*TASK TO COMPLETE*. Find every line in the data that contains the word "worn". Return each of those lines.

Segment Open

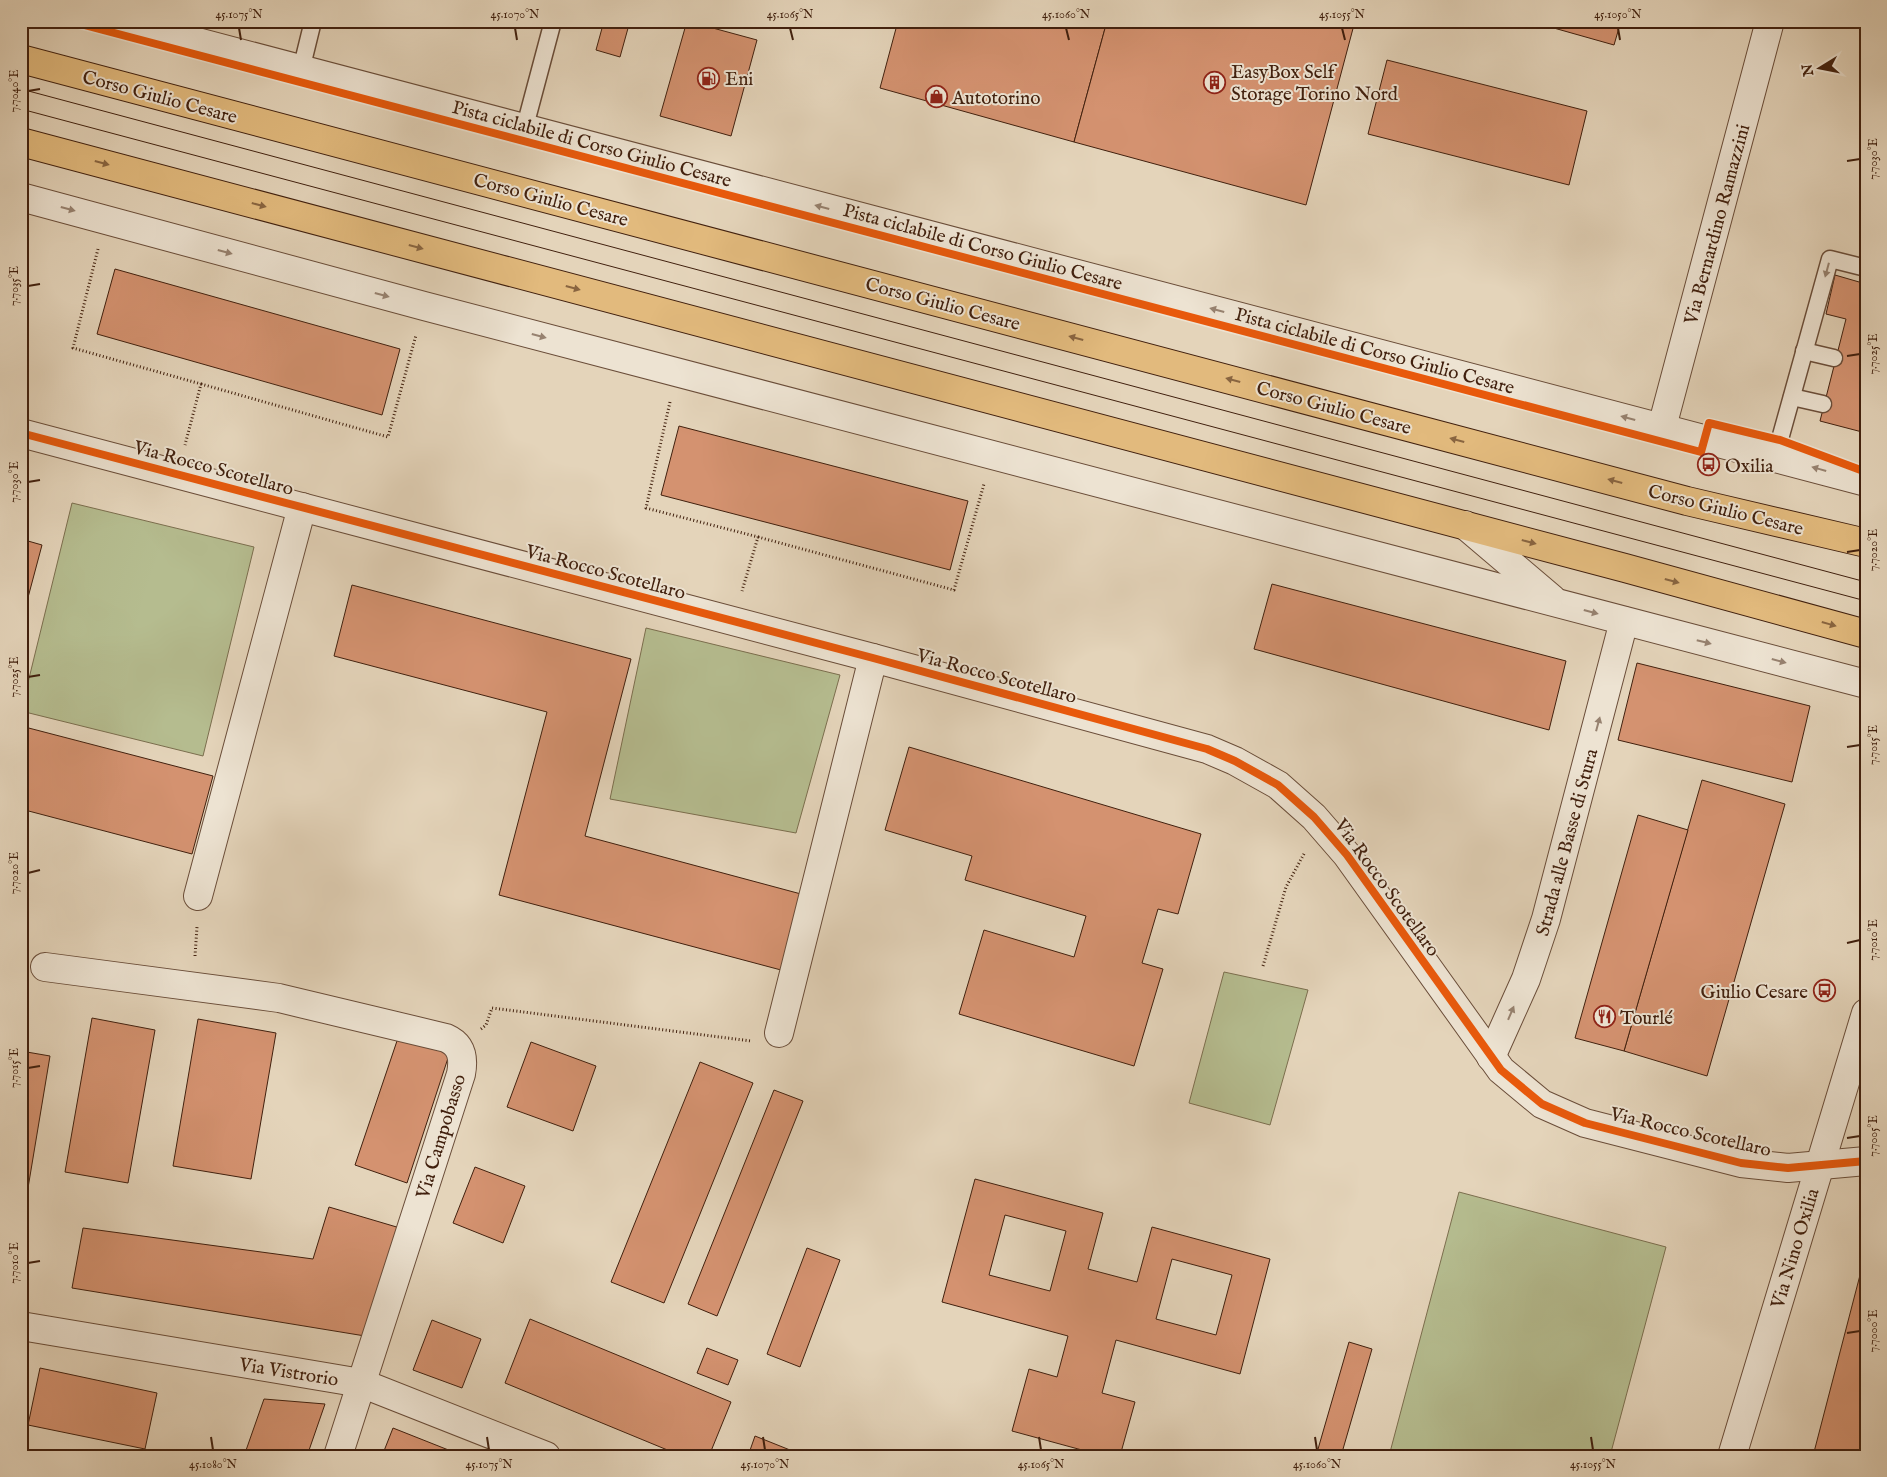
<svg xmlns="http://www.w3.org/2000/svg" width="1887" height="1477" viewBox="0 0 1887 1477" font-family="'IM FELL English',serif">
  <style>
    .green { fill: #b5bc8f; stroke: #7b6e4e }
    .building { fill: #d49270; stroke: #41200e; fill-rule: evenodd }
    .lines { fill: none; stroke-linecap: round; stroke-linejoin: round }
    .service-casing { stroke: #6a4d39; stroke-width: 19 }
    .minor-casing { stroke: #6a4d39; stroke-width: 30 }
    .tertiary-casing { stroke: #6a4d39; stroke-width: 30 }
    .primary-casing { stroke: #41200e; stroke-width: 30 }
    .path { stroke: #41200e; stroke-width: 3; stroke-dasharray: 1 2.5; stroke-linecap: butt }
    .service { stroke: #ede3d2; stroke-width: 16 }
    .minor { stroke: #ede3d2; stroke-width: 28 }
    .tertiary { stroke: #ede3d2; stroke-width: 28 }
    .primary { stroke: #e2ba7d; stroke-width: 28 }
    .tram { stroke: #41200e; stroke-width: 1 }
    .cycleway-casing { stroke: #ede3d2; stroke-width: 11 }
    .cycleway { stroke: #e8590c; stroke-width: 8 }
    .oneway { fill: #896540 }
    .oneway2 { fill: #978270 }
    .ticks { fill: none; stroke: #41200e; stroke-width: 2 }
    .labels { text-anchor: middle; stroke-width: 4; stroke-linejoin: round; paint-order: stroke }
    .poi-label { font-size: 19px; fill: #41200e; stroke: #ede3d2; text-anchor: start }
    .street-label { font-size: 19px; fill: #41200e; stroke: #ede3d2 }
    .neatline { fill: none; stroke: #41200e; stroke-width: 2 }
    .ticks-label { font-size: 12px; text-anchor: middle; fill: #41200e }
  </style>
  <rect width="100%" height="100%" fill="#e4d4ba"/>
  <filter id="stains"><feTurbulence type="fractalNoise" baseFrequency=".004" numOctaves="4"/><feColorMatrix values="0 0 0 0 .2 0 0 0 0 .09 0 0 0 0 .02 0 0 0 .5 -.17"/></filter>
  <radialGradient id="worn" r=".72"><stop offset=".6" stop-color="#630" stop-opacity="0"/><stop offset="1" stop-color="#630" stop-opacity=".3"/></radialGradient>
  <g class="green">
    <path d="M 72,503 L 254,547 L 203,756 L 21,711 Z"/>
    <path d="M 646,628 L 840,675 L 796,833 L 610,799 Z"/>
    <path d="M 1224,972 L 1308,990 L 1270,1125 L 1189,1103 Z"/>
    <path d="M 1459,1192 L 1666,1247 L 1610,1456 L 1389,1456 Z"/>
  </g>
  <g class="building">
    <path d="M 604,21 L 630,21 L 620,57 L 596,50 Z"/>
    <path d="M 687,21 L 757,40 L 731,136 L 660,116 Z"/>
    <path d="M 898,21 L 1107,21 L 1074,142 L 880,88 Z"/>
    <path d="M 1107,21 L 1355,21 L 1306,205 L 1074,142 Z"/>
    <path d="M 1529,21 L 1621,21 L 1614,45 Z"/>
    <path d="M 1387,60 L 1587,111 L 1569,185 L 1368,134 Z"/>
    <path d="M 115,269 L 400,349 L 382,415 L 97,334 Z"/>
    <path d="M 1835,275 L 1866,284 L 1866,433 L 1820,421 L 1846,319 L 1826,314 Z"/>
    <path d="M 679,426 L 968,501 L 950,570 L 661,495 Z"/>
    <path d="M 21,539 L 42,545 L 26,605 L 21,604 Z"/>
    <path d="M 1272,584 L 1566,661 L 1549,730 L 1254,649 Z"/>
    <path d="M 352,585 L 631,659 L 585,836 L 801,894 L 781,970 L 499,895 L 547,712 L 334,656 Z"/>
    <path d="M 1637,663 L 1810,706 L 1792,782 L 1618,740 Z"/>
    <path d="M 21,726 L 213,776 L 192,854 L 21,809 Z"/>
    <path d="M 909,747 L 1201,834 L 1178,914 L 1158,909 L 1142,963 L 1163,969 L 1134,1066 L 959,1014 L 984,930 L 1074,957 L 1086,916 L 965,880 L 972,856 L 885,830 Z"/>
    <path d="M 1702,780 L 1785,804 L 1707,1076 L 1624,1051 Z"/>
    <path d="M 1638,815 L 1688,830 L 1624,1051 L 1575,1038 Z"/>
    <path d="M 92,1018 L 155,1030 L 128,1183 L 65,1172 Z"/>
    <path d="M 198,1019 L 276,1033 L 251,1179 L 173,1166 Z"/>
    <path d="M 399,1035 L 450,1052 L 407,1183 L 355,1165 Z"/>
    <path d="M 531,1042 L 596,1066 L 573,1131 L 507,1107 Z"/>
    <path d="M 21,1051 L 50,1056 L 21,1230 Z"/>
    <path d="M 700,1062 L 753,1083 L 664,1303 L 611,1282 Z"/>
    <path d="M 774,1090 L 803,1101 L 717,1316 L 688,1304 Z"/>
    <path d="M 475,1167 L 525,1186 L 503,1243 L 453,1223 Z"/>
    <path d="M 975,1179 L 1103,1213 L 1088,1269 L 1137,1282 L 1152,1227 L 1270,1259 L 1240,1374 L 1116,1340 L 1102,1393 L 1135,1402 L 1120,1456 L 1104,1456 L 1012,1431 L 1029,1369 L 1057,1377 L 1068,1336 L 942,1302 ZM 1005,1215 L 1066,1231 L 1050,1291 L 989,1275 ZM 1172,1259 L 1232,1275 L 1216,1335 L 1156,1319 Z"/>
    <path d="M 329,1207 L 400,1228 L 365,1336 L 72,1288 L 83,1228 L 313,1259 Z"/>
    <path d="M 807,1248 L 840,1260 L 800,1367 L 767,1354 Z"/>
    <path d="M 1866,1252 L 1866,1456 L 1813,1456 Z"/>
    <path d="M 530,1319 L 731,1402 L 709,1456 L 682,1456 L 505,1383 Z"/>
    <path d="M 432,1320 L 481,1339 L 462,1388 L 413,1370 Z"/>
    <path d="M 1349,1342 L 1372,1349 L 1341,1456 L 1316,1456 Z"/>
    <path d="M 707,1348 L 738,1360 L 728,1385 L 697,1373 Z"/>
    <path d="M 40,1368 L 157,1393 L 145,1449 L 28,1425 Z"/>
    <path d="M 264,1399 L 325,1404 L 307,1456 L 244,1456 Z"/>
    <path d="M 393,1428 L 451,1451 L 449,1456 L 382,1456 Z"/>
    <path d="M 755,1436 L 805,1456 L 748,1456 Z"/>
  </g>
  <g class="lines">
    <defs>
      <g id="service">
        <path d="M 301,70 L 313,21"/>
        <path d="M 524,130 L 553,21"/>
        <path d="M 1804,351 L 1834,358"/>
        <path d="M 1792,397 L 1823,404"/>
        <path d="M 1775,457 L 1830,259 L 1866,268"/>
      </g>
      <g id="minor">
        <path d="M 118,21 L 1866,482"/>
        <path d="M 21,197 L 424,306 L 1866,684"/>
        <path d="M 1662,427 L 1770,21"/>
        <path d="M 21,433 L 873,658 L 1207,749 L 1235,761 L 1278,785 L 1314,817 L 1347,855 L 1501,1070 L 1542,1104 L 1585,1123 L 1741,1163 L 1788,1168 L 1866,1161"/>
        <path d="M 1465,525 L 1552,599"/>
        <path d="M 198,896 L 302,507"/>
        <path d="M 45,967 L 279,998 L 446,1038 C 462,1045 464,1058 461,1074 L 338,1456"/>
        <path d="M 779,1033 L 873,658"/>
        <path d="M 1491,1057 L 1526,979 L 1546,919 L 1624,621"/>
        <path d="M 21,1326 L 361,1383 L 546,1456"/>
      </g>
      <path id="tertiary" d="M 1732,1456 L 1866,1013"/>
      <g id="primary">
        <path d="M 21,59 L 1687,501 L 1866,543"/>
        <path d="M 21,142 L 1625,568 L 1866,634"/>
      </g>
    </defs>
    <use href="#service" class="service-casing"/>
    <use href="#minor" class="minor-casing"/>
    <use href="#tertiary" class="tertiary-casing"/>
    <use href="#primary" class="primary-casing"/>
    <g class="path">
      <path d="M 98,249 L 73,348 L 201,384 L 185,445"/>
      <path d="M 201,384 L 388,437 L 416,335"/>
      <path d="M 670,402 L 646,508 L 758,537 L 742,591"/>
      <path d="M 758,537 L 954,590 L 984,484"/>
      <path d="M 195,956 L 197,927"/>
      <path d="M 1263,966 L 1286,887 L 1305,852"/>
      <path d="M 481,1029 L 486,1025 L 492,1008 L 751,1041"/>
    </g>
    <use href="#service" class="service"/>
    <use href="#minor" class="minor"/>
    <use href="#tertiary" class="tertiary"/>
    <use href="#primary" class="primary"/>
    <g class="tram">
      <path d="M 21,89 L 1866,582"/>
      <path d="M 21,109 L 1866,601"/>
    </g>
    <defs>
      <g id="cycleway">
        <path d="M 69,21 L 1701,452 L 1709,423 L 1780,440 L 1866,472"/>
        <path d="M 21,433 L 873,658 L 1207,749 L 1235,761 L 1278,785 L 1314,817 L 1347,855 L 1501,1070 L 1542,1104 L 1585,1123 L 1741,1163 L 1788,1168 L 1866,1161"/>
      </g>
    </defs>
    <use href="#cycleway" class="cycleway-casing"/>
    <use href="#cycleway" class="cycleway"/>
  </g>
  <defs><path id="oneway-solid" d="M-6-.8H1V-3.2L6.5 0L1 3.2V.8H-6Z" transform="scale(1.25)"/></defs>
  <g class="oneway">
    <use href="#oneway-solid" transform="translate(102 163) rotate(15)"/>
    <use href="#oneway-solid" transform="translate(259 205) rotate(15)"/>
    <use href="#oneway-solid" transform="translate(416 247) rotate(15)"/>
    <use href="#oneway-solid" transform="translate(573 288) rotate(15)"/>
    <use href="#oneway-solid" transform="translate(1076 338) rotate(-165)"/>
    <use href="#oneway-solid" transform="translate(1233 380) rotate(-165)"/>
    <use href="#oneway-solid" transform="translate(1457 440) rotate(-165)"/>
    <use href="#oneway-solid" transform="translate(1615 481) rotate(-165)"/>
    <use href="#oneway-solid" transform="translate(1529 542) rotate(15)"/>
    <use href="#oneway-solid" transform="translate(1672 581) rotate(15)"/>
    <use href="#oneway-solid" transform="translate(1829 624) rotate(16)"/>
  </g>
  <g class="oneway2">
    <use href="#oneway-solid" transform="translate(822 207) rotate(-165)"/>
    <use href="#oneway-solid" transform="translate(68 209) rotate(15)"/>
    <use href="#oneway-solid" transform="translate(225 252) rotate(15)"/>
    <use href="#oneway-solid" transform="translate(1827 270) rotate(105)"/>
    <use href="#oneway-solid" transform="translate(382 295) rotate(15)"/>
    <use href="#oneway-solid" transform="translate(1217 310) rotate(-165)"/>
    <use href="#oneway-solid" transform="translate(539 336) rotate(15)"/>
    <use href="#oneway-solid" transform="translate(1628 418) rotate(-165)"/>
    <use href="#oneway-solid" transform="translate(1819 469) rotate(-164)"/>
    <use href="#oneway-solid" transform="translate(1591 612) rotate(15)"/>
    <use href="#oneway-solid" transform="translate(1704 642) rotate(14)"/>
    <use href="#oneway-solid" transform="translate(1779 661) rotate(15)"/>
    <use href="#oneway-solid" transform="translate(1598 724) rotate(-75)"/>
    <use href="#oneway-solid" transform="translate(1511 1013) rotate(-67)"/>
  </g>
  <path class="ticks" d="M 239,28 L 241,40M 515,28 L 517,40M 790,28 L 793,40M 1066,28 L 1069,40M 1342,28 L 1345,40M 1618,28 L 1620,40M 28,91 L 40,89M 1847,161 L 1860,159M 28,286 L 40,284M 1847,356 L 1860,354M 28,482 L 40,480M 1847,552 L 1860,550M 28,677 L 40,675M 1847,747 L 1860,745M 28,873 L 40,870M 1847,943 L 1860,940M 28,1068 L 40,1066M 1847,1138 L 1860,1136M 28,1263 L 40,1261M 1847,1333 L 1860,1331M 211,1437 L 213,1450M 487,1437 L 489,1450M 763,1437 L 765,1450M 1039,1437 L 1041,1450M 1315,1437 L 1317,1450M 1591,1437 L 1593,1450"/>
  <defs>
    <symbol id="fuel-ring" viewBox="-11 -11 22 22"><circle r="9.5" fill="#ede3d2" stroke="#8f2418" stroke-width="1.5"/><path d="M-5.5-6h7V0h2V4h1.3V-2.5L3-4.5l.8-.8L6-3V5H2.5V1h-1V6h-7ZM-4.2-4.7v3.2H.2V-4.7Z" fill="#8f2418"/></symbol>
    <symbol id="building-ring" viewBox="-11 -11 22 22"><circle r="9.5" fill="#ede3d2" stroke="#8f2418" stroke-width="1.5"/><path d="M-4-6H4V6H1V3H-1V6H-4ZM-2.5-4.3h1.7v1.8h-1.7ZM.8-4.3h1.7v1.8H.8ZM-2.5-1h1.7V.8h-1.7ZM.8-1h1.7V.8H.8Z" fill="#8f2418"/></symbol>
    <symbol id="shop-ring" viewBox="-11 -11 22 22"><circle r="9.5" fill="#ede3d2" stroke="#8f2418" stroke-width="1.5"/><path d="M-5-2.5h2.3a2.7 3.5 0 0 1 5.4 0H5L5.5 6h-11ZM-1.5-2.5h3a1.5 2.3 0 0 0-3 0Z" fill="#8f2418"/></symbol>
    <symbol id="bus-ring" viewBox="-11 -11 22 22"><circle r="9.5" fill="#ede3d2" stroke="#8f2418" stroke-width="1.5"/><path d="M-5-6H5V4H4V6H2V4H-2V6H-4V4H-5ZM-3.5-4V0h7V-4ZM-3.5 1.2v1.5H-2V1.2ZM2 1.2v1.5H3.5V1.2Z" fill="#8f2418"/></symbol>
    <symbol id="restaurant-ring" viewBox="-11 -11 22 22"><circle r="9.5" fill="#ede3d2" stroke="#8f2418" stroke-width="1.5"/><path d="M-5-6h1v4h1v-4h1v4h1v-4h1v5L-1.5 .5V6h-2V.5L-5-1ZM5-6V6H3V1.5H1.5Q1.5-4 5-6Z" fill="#8f2418"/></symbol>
  </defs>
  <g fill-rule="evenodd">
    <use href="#fuel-ring" x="696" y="66" width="25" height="25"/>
    <use href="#building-ring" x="1202" y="70" width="25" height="25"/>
    <use href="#shop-ring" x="924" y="84" width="25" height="25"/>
    <use href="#bus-ring" x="1696" y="452" width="25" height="25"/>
    <use href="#bus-ring" x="1812" y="978" width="25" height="25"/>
    <use href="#restaurant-ring" x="1592" y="1004" width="25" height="25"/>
  </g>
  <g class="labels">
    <g class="poi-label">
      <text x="1231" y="78">EasyBox Self<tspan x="1231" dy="22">Storage Torino Nord</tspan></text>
      <text x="725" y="85">Eni</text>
      <text x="952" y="104">Autotorino</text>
      <text x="1725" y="472">Oxilia</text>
      <text x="1808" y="998" text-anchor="end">Giulio Cesare</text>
      <text x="1620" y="1024">Tourlé</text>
    </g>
    <g class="street-label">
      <text transform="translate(160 96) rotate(15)" y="7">Corso Giulio Cesare</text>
      <text transform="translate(592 143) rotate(15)" y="7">Pista ciclabile di Corso Giulio Cesare</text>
      <text transform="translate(551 199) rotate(15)" y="7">Corso Giulio Cesare</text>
      <text transform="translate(1716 224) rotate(-75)" y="7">Via Bernardino Ramazzini</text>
      <text transform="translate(983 246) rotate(15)" y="7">Pista ciclabile di Corso Giulio Cesare</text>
      <text transform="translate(943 303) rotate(15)" y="7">Corso Giulio Cesare</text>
      <text transform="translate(1375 350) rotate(15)" y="7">Pista ciclabile di Corso Giulio Cesare</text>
      <text transform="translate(1334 407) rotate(15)" y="7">Corso Giulio Cesare</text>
      <text transform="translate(214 467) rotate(15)" y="7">Via Rocco Scotellaro</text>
      <text transform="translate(1726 509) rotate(14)" y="7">Corso Giulio Cesare</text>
      <text transform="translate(606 571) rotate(15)" y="7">Via Rocco Scotellaro</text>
      <text transform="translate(997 675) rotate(15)" y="7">Via Rocco Scotellaro</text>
      <text transform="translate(1566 842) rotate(-75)" y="7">Strada alle Basse di Stura</text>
      <text transform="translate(1388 887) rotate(54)" y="7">Via Rocco Scotellaro</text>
      <text transform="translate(1691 1131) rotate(13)" y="7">Via Rocco Scotellaro</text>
      <text transform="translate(440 1136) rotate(-73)" y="7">Via Campobasso</text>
      <text transform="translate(1794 1248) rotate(-73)" y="7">Via Nino Oxilia</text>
      <text transform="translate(289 1371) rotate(9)" y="7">Via Vistrorio</text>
    </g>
  </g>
  <rect width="1887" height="1477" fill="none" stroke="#e4d4ba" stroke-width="55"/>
  <g transform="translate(1820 68) rotate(260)" stroke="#ede3d2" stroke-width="4" paint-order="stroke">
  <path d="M0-4L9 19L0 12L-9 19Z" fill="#41200e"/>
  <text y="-8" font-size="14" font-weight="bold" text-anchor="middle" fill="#41200e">N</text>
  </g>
  <rect x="28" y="28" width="1832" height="1422" class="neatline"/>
  <g class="ticks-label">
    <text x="239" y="18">45.1075°N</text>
    <text x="515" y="18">45.1070°N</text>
    <text x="790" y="18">45.1065°N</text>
    <text x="1066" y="18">45.1060°N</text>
    <text x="1342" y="18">45.1055°N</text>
    <text x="1618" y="18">45.1050°N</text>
    <text transform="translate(14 91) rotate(-90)" y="4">7.7040°E</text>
    <text transform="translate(1873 159) rotate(-90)" y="4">7.7030°E</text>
    <text transform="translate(14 286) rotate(-90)" y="4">7.7035°E</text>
    <text transform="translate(1873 354) rotate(-90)" y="4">7.7025°E</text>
    <text transform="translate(14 482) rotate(-90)" y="4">7.7030°E</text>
    <text transform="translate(1873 550) rotate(-90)" y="4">7.7020°E</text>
    <text transform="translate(14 677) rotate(-90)" y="4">7.7025°E</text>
    <text transform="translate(1873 745) rotate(-90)" y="4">7.7015°E</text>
    <text transform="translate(14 873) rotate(-90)" y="4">7.7020°E</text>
    <text transform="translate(1873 940) rotate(-90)" y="4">7.7010°E</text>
    <text transform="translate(14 1068) rotate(-90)" y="4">7.7015°E</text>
    <text transform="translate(1873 1136) rotate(-90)" y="4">7.7005°E</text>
    <text transform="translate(14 1263) rotate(-90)" y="4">7.7010°E</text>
    <text transform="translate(1873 1331) rotate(-90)" y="4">7.7000°E</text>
    <text x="213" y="1468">45.1080°N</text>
    <text x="489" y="1468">45.1075°N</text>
    <text x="765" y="1468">45.1070°N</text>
    <text x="1041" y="1468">45.1065°N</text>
    <text x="1317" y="1468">45.1060°N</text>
    <text x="1593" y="1468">45.1055°N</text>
  </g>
  <rect width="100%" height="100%" filter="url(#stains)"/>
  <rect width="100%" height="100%" fill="url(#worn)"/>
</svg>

Segment Closed

*SOLUTION*.
  <radialGradient id="worn" r=".72"><stop offset=".6" stop-color="#630" stop-opacity="0"/><stop offset="1" stop-color="#630" stop-opacity=".3"/></radialGradient>
  <rect width="100%" height="100%" fill="url(#worn)"/>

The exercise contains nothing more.